Using Google Code Search To Find Vulnerable Sites
ShoeMoney wrote a detailed write up on how hackers can easily use Google Code Search to quickly find sites that are vulnerable to being hacked. ShoeMoney shows XSS exploits, SQL injection exploits and more. ShoeMoney wasn’t the first to spot this. SEO Egghead wrote about some examples on October 5th. Is Google to blame? I don’t think so.
Postscript From Danny: Finding security exploits via Google or other search engines is pretty old news, going back for years. Below, a recap of some of these issues plus how you need to watch what your systems are spitting out for Google and other search engines.
Another story in July talked of using regular Google to seek out exploits.
Back in January 2005, McAfee released a tool to tap into Google to do the same thing.
Here’s New Scientist with an article on using Google to find exploits back in August 2003. From the lead:
Computer hackers have adopted a startling strategy in their attempts to break into websites. By using the popular search engine Google, they do not have to visit a site to plan an attack. Instead, they can get all the information they need from Google’s cached versions of web pages, say experts in the US.
And another from Wired in March 2003, same topic:
“Google, properly leveraged, has more intrusion potential than any hacking tool,” said hacker Adrian Lamo, who recently sounded the alarm.
Google Code Search scans through just computer code, which potentially makes finding exploits easier. The concerns over this were aired back after it launched in October. See articles such as:
- Google Code Search peers into programs’ flaws from SecurityFocus
- Google Code Search for Security Vulnerabilities from Chris Shiflett (and discusses some of the exact things at ShoeMoney’s article)
- Google Code Search gives security experts a sinking feeling from SearchSecurity.com
- Using Google Code Search to Find Security Bugs from O’Reilly.
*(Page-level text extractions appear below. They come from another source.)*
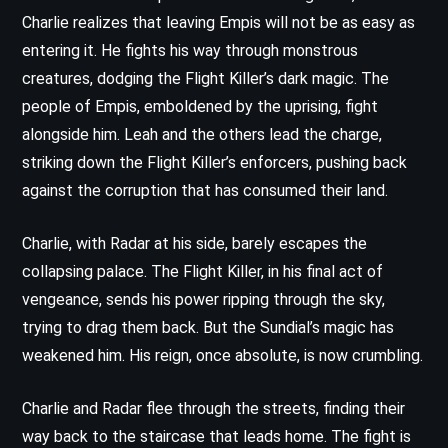
Charlie realizes that leaving Empis will not be as easy as
entering it. He fights his way through monstrous
creatures, dodging the Flight Killer’s dark magic. The
people of Empis, emboldened by the uprising, fight
alongside him. Leah and the others lead the charge,
striking down the Flight Killer’s enforcers, pushing back
against the corruption that has consumed their land.
Charlie, with Radar at his side, barely escapes the
collapsing palace. The Flight Killer, in his final act of
vengeance, sends his power ripping through the sky,
trying to drag them back. But the Sundial’s magic has
weakened him. His reign, once absolute, is now crumbling.
Charlie and Radar flee through the streets, finding their
way back to the staircase that leads home. The fight is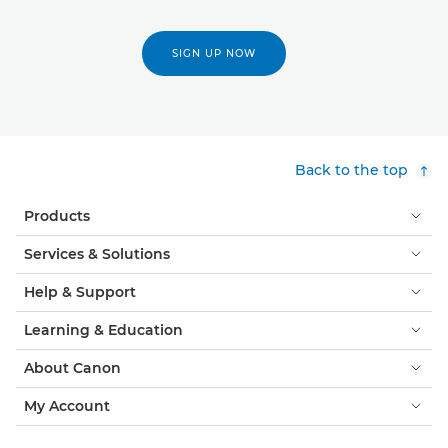
SIGN UP NOW
Back to the top
Products
Services & Solutions
Help & Support
Learning & Education
About Canon
My Account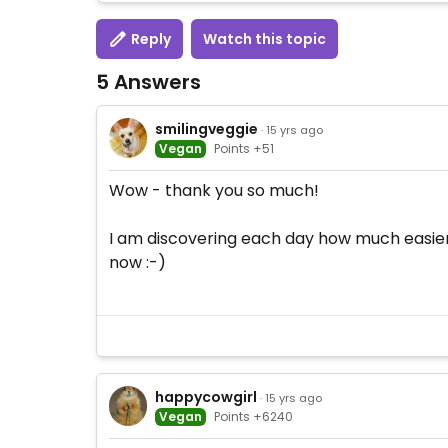
Reply
Watch this topic
5 Answers
smilingveggie
· 15 yrs ago
Vegan
Points +51
Wow - thank you so much!
I am discovering each day how much easier i
now :-)
happycowgirl
· 15 yrs ago
Vegan
Points +6240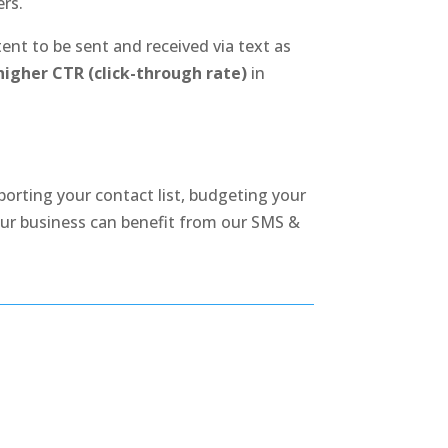
ers.
nt to be sent and received via text as
igher CTR (click-through rate)
in
porting your contact list, budgeting your
ur business can benefit from our SMS &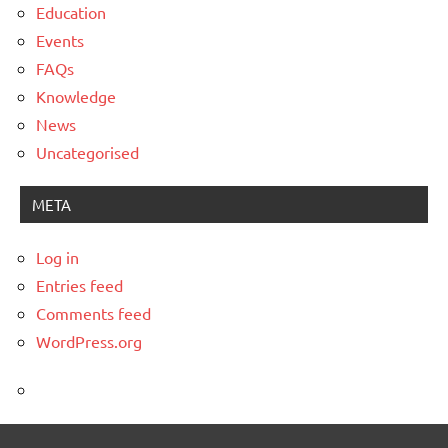
Education
Events
FAQs
Knowledge
News
Uncategorised
META
Log in
Entries feed
Comments feed
WordPress.org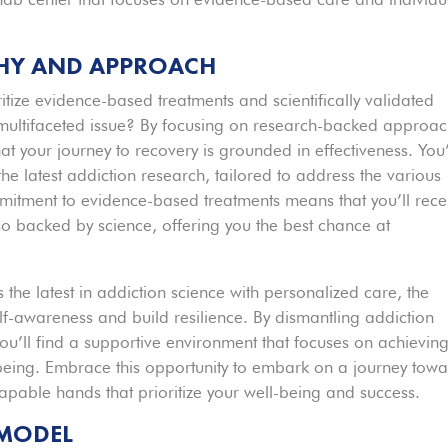
PHY AND APPROACH
tize evidence-based treatments and scientifically validated
multifaceted issue? By focusing on research-backed approa
t your journey to recovery is grounded in effectiveness. You’
he latest addiction research, tailored to address the various
mitment to evidence-based treatments means that you’ll rece
so backed by science, offering you the best chance at
the latest in addiction science with personalized care, the
-awareness and build resilience. By dismantling addiction
u’ll find a supportive environment that focuses on achievin
l-being. Embrace this opportunity to embark on a journey tow
capable hands that prioritize your well-being and success.
 MODEL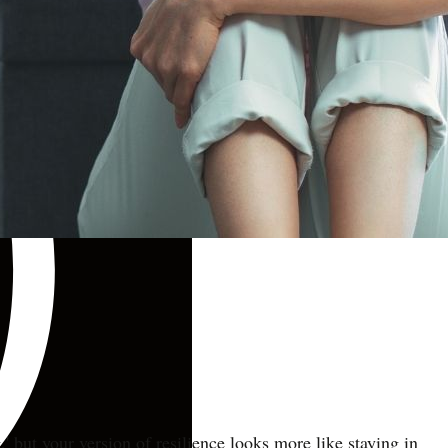
' but your version of resilience looks more like staying in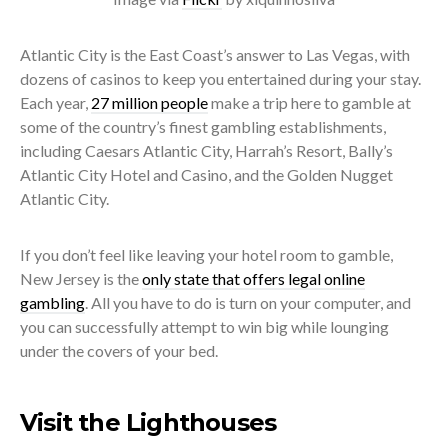
Atlantic City is the East Coast’s answer to Las Vegas, with
dozens of casinos to keep you entertained during your stay.
Each year,
27 million people
make a trip here to gamble at
some of the country’s finest gambling establishments,
including Caesars Atlantic City, Harrah’s Resort, Bally’s
Atlantic City Hotel and Casino, and the Golden Nugget
Atlantic City.
If you don’t feel like leaving your hotel room to gamble,
New Jersey is the
only state that offers legal online
gambling
. All you have to do is turn on your computer, and
you can successfully attempt to win big while lounging
under the covers of your bed.
Visit the Lighthouses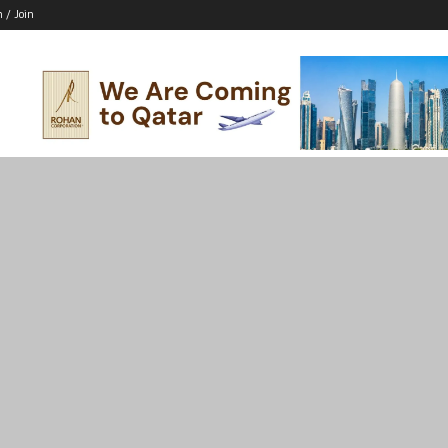
n / Join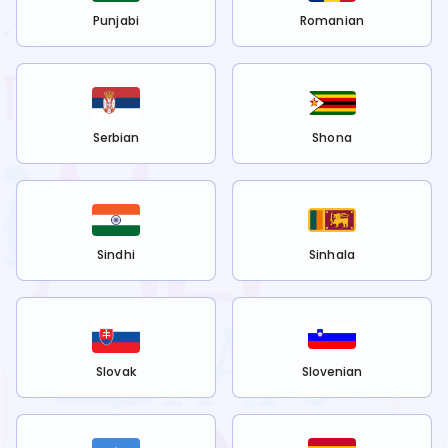
Punjabi
Romanian
Serbian
Shona
Sindhi
Sinhala
Slovak
Slovenian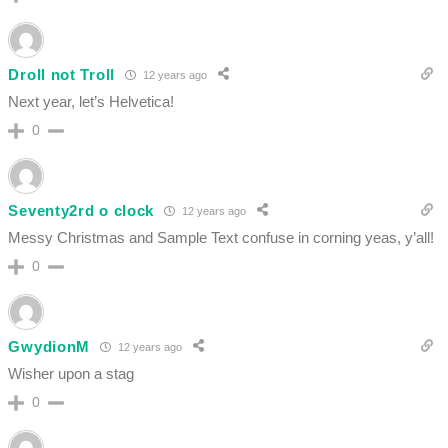
Droll not Troll
12 years ago
Next year, let’s Helvetica!
0
Seventy2rd o clock
12 years ago
Messy Christmas and Sample Text confuse in corning yeas, y’all!
0
GwydionM
12 years ago
Wisher upon a stag
0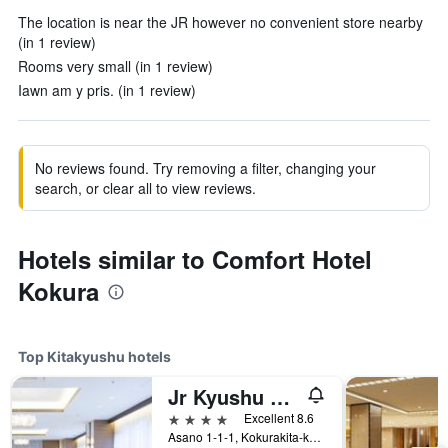
The location is near the JR however no convenient store nearby
(in 1 review)
Rooms very small (in 1 review)
Iawn am y pris. (in 1 review)
No reviews found. Try removing a filter, changing your
search, or clear all to view reviews.
Hotels similar to Comfort Hotel
Kokura
Top Kitakyushu hotels
Jr Kyushu Station Hotel Kokura
4 stars
Excellent 8.6
Asano 1-1-1, Kokurakita-ku, Kitakyushu, Japan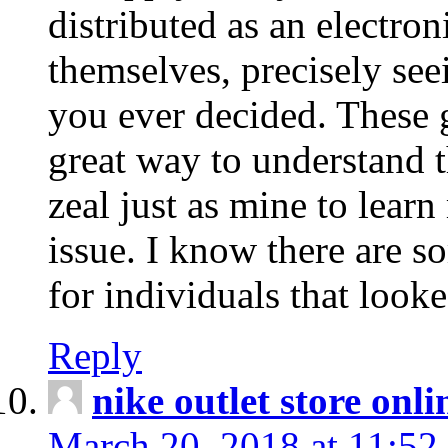
distributed as an electro
themselves, precisely see
you ever decided. These g
great way to understand 
zeal just as mine to lear
issue. I know there are s
for individuals that looke
Reply
nike outlet store onl
March 20, 2018 at 11:52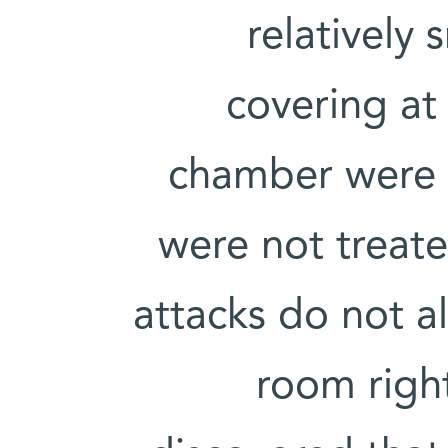
relatively 
covering at 
chamber were o
were not treate
attacks do not 
room righ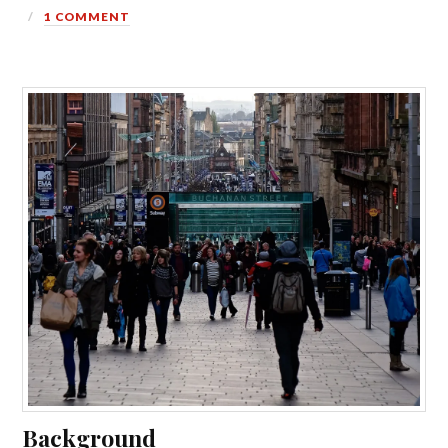
1 COMMENT
Background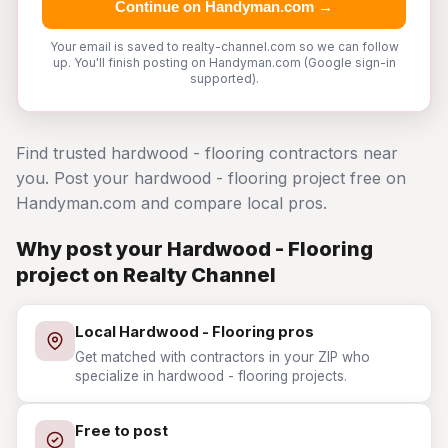
Continue on Handyman.com →
Your email is saved to realty-channel.com so we can follow
up. You'll finish posting on Handyman.com (Google sign-in
supported).
Find trusted hardwood - flooring contractors near
you. Post your hardwood - flooring project free on
Handyman.com and compare local pros.
Why post your Hardwood - Flooring
project on Realty Channel
Local Hardwood - Flooring pros
Get matched with contractors in your ZIP who
specialize in hardwood - flooring projects.
Free to post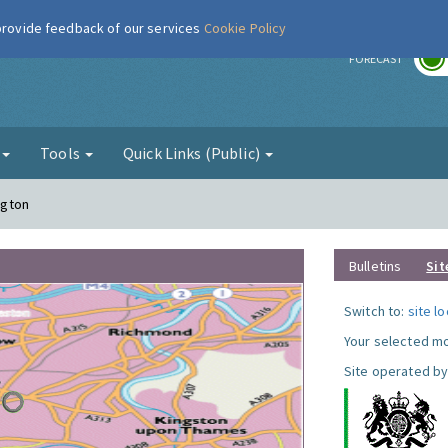
 provide feedback of our services
Cookie Policy
r
FORECAST
g
Tools
Quick Links (Public)
ngton
Bulletins
Sit
Switch to:
site l
Your selected mo
Site operated by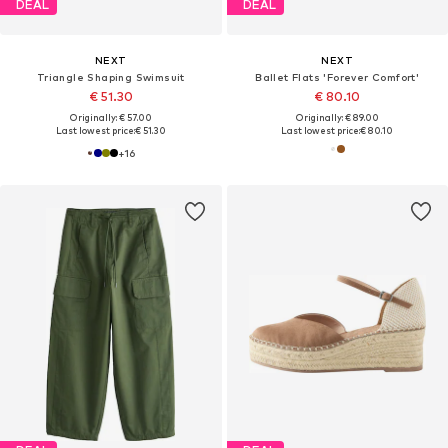
DEAL
DEAL
NEXT
NEXT
Triangle Shaping Swimsuit
Ballet Flats 'Forever Comfort'
€ 51.30
€ 80.10
Originally: € 57.00
Originally: € 89.00
Last lowest price:
€ 51.30
Last lowest price:
€ 80.10
+
16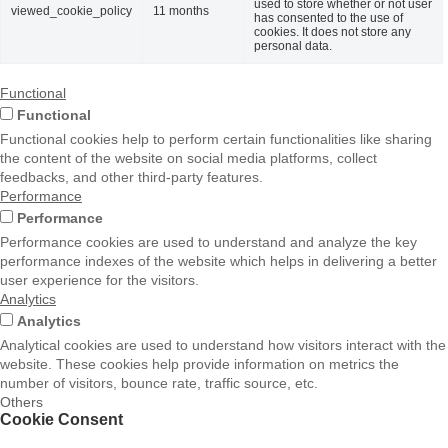
used to store whether or not user
viewed_cookie_policy
11 months
has consented to the use of
cookies. It does not store any
personal data.
Functional
Functional
Functional cookies help to perform certain functionalities like sharing
the content of the website on social media platforms, collect
feedbacks, and other third-party features.
Performance
Performance
Performance cookies are used to understand and analyze the key
performance indexes of the website which helps in delivering a better
user experience for the visitors.
Analytics
Analytics
Analytical cookies are used to understand how visitors interact with the
website. These cookies help provide information on metrics the
number of visitors, bounce rate, traffic source, etc.
Others
Cookie Consent
Others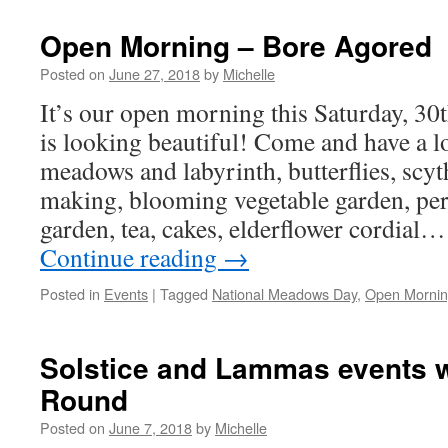
Open Morning – Bore Agored
Posted on
June 27, 2018
by
Michelle
It’s our open morning this Saturday, 30
is looking beautiful! Come and have a l
meadows and labyrinth, butterflies, scy
making, blooming vegetable garden, per
garden, tea, cakes, elderflower cordi
Continue reading
→
Posted in
Events
|
Tagged
National Meadows Day
,
Open Morni
Solstice and Lammas events w
Round
Posted on
June 7, 2018
by
Michelle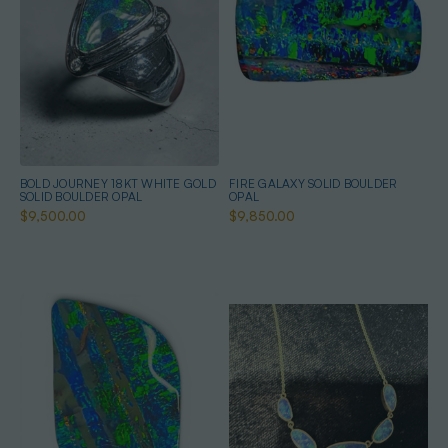
BOLD JOURNEY 18KT WHITE GOLD
FIRE GALAXY SOLID BOULDER
SOLID BOULDER OPAL
OPAL
$9,500.00
$9,850.00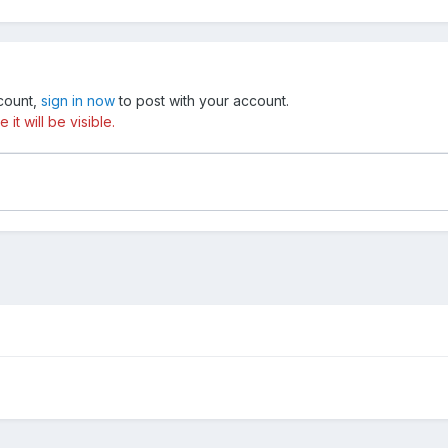
ccount,
sign in now
to post with your account.
t will be visible.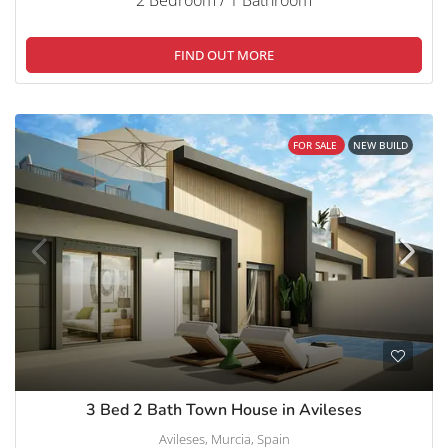
FIND OUT MORE
FOR SALE
NEW BUILD
3 Bed 2 Bath Town House in Avileses
Avileses, Murcia, Spain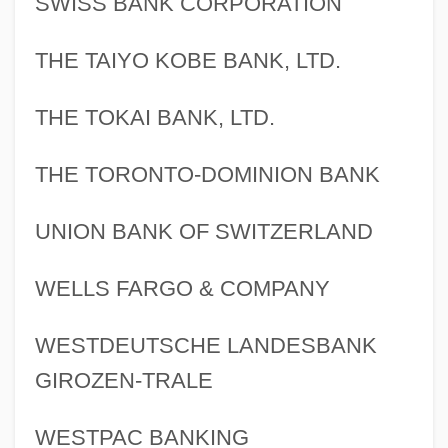
SWISS BANK CORPORATION
Financial Services Industry
THE TAIYO KOBE BANK, LTD.
Financial Responsibility Acts
THE TOKAI BANK, LTD.
Financial Planning For Long-Term Care
Financial Planning
THE TORONTO-DOMINION BANK
Financial Panics
Financial Panic
UNION BANK OF SWITZERLAND
Financial Markets, Impacts On
WELLS FARGO & COMPANY
Financial Markets
Financial Management
WESTDEUTSCHE LANDESBANK
Financial Literacy
GIROZEN-TRALE
Financial Issues For Managers
WESTPAC BANKING
Financial Intermediaries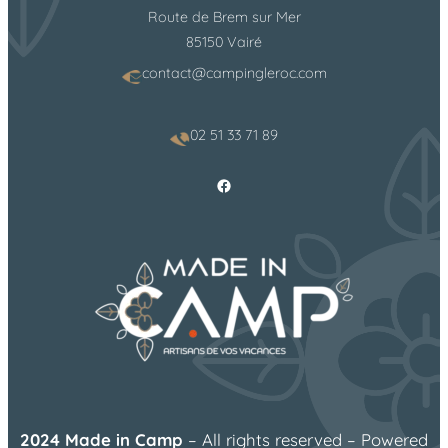
Route de Brem sur Mer
85150 Vairé
contact@campingleroc.com
02 51 33 71 89
Facebook
2024 Made in Camp
– All rights reserved – Powered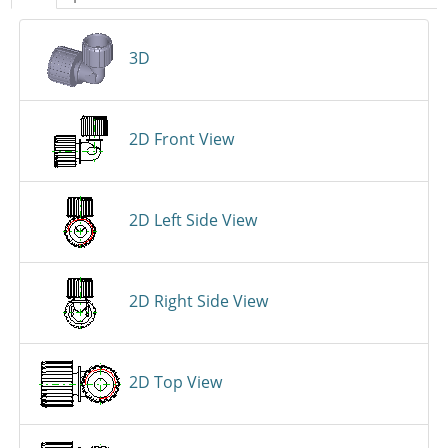
3D
2D Front View
2D Left Side View
2D Right Side View
2D Top View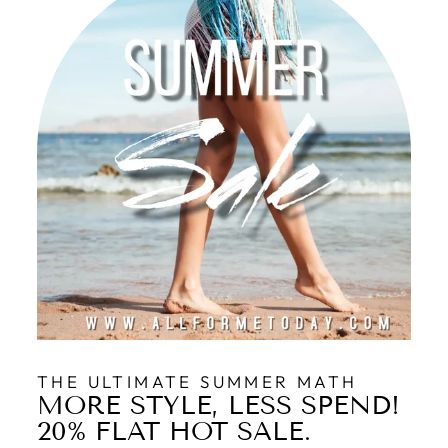
THE ULTIMATE SUMMER MATH
MORE STYLE, LESS SPEND!
20% FLAT HOT SALE.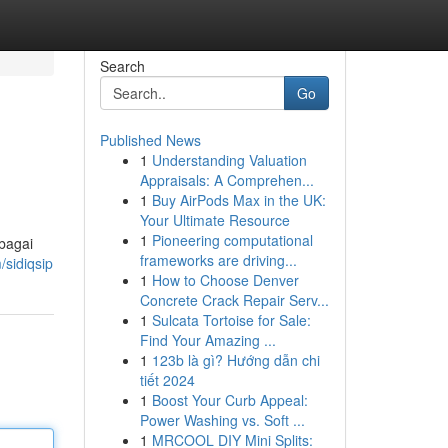
Search
Go
Published News
1
Understanding Valuation
Appraisals: A Comprehen...
1
Buy AirPods Max in the UK:
Your Ultimate Resource
1
Pioneering computational
bagai
frameworks are driving...
/sidiqsip
1
How to Choose Denver
Concrete Crack Repair Serv...
1
Sulcata Tortoise for Sale:
Find Your Amazing ...
1
123b là gì? Hướng dẫn chi
tiết 2024
1
Boost Your Curb Appeal:
Power Washing vs. Soft ...
1
MRCOOL DIY Mini Splits: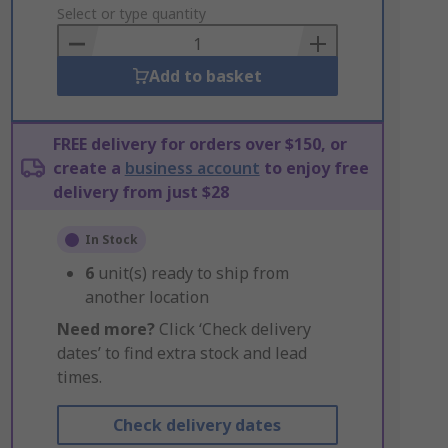
to
Select or type quantity
Basket
Add to basket
FREE delivery for orders over $150, or
create a
business account
to enjoy free
delivery from just $28
In Stock
6
unit(s) ready to ship from
another location
Need more?
Click ‘Check delivery
dates’ to find extra stock and lead
times.
Check delivery dates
I think ShoeMoney’s post is mainly interesting in that he made use of the Google Sitemaps program and was spitting out a file listing everything on his web server. Everything. He writes:
Now while this was interesting it still did not explain how the page was even indexed…. ohh wait I use Google Sitemaps and I had it on to index everything (the default setting) OUPS!!
Now to be honest… this is my fault. I in no way blame Google what so ever. I had old exploitable code on my server and I told sitemaps to index it so… my fault.
I have since been working with the sitemaps team and I had some suggestions to leave some files off by default (like .inc .func) or only allow common web files with extensions like .php .html .asp etc… I hope they do this cause as sitemaps gets more popular its only going to expose more idiot webmasters like me that run with the default settings.
To be clear, sitemaps has no “default” setting to index everything. By default, Google itself will spider any URL it comes across. But the “default” ShoeMoney is talking about almost certainly relates to a third-party sitemaps program to generate a sitemaps file for Google.
I’m not sure what blog software he’s using, but he’s probably got a plug-in running and the defaults of THAT PLUG-IN (not Google) was spitting this all out into a sitemaps file that ShoeMoney was telling Google to index.
The idea of automatically blocking some files from sitemaps is interesting but doesn’t make a lot of sense. Some people don’t use “common extensions” at all and are going to be annoyed to discover that Google is “ignoring” what they told it to index. The idea behind a site owner purposely putting out a sitemaps file is that they are explicitly saying, “index this stuff.” Don’t want it indexed? Don’t put it out on the web.
The real culprit is whatever program is generating links to some of these files, as well as security needing to be tightened over all. ShoeMoney’s pretty with it in not blaming Google. And one expert in that SearchSecurity.com article saw positives in Google Code Search:
Still, the new search engine has plenty of potential as a legitimate tool for developers and could end up being a net positive in terms of security, Caceres said.
“People shouldn’t be so quick to label this a security disaster,” he said. “Security-wise, in the long term I think it could be a good thing because developers will realize that what they do has implications and will be seen. So maybe they’ll be a little more careful.”